→ **Exercise brief**:
In the records below, find the line that contains "Fig. 1. Letters" and the line that contains "Figure A4. Average", then retype exactly those two lines and every line between them.

→ **Source material**:
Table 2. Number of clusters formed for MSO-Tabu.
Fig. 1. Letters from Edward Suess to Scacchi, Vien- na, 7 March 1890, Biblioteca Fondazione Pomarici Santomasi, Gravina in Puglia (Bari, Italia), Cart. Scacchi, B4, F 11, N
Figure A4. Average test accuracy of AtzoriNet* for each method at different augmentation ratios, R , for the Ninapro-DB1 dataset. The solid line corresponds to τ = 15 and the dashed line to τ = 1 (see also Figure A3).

---

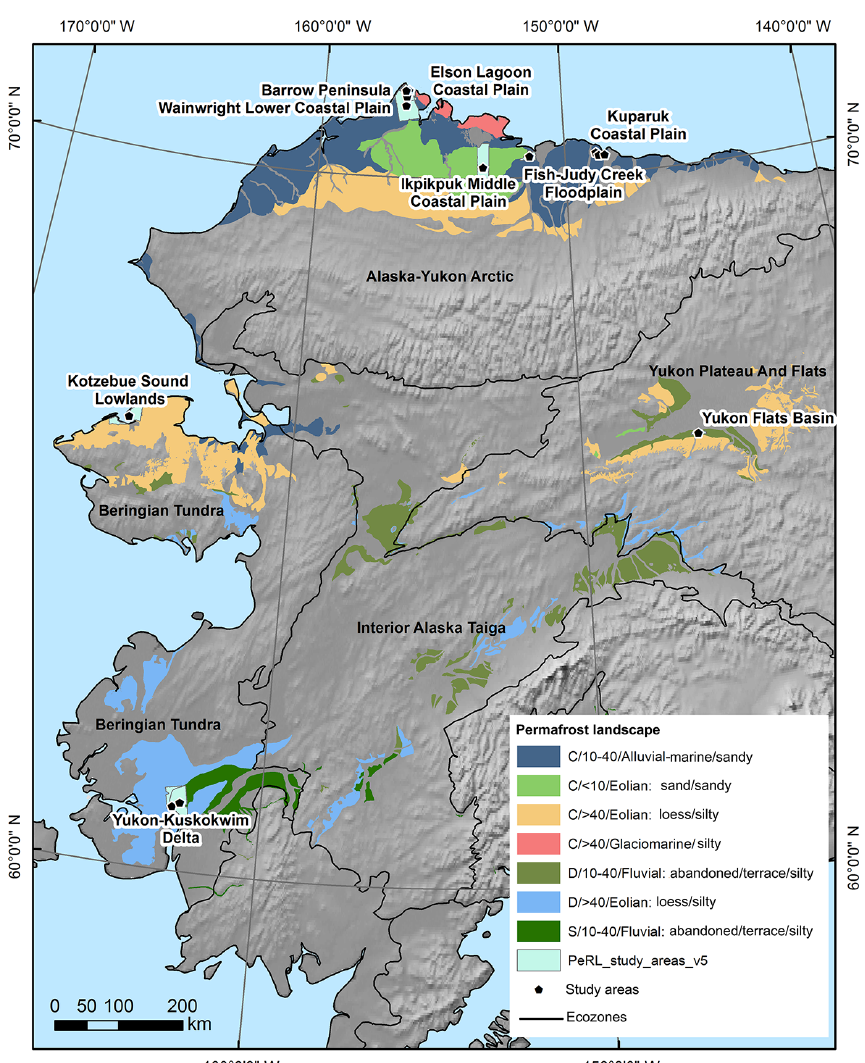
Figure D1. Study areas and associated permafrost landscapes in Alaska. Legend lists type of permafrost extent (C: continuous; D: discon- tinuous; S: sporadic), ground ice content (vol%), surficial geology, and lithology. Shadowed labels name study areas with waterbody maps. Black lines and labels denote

→ **Written reply**:
Fig. 1. Letters from Edward Suess to Scacchi, Vien- na, 7 March 1890, Biblioteca Fondazione Pomarici Santomasi, Gravina in Puglia (Bari, Italia), Cart. Scacchi, B4, F 11, N
Figure A4. Average test accuracy of AtzoriNet* for each method at different augmentation ratios, R , for the Ninapro-DB1 dataset. The solid line corresponds to τ = 15 and the dashed line to τ = 1 (see also Figure A3).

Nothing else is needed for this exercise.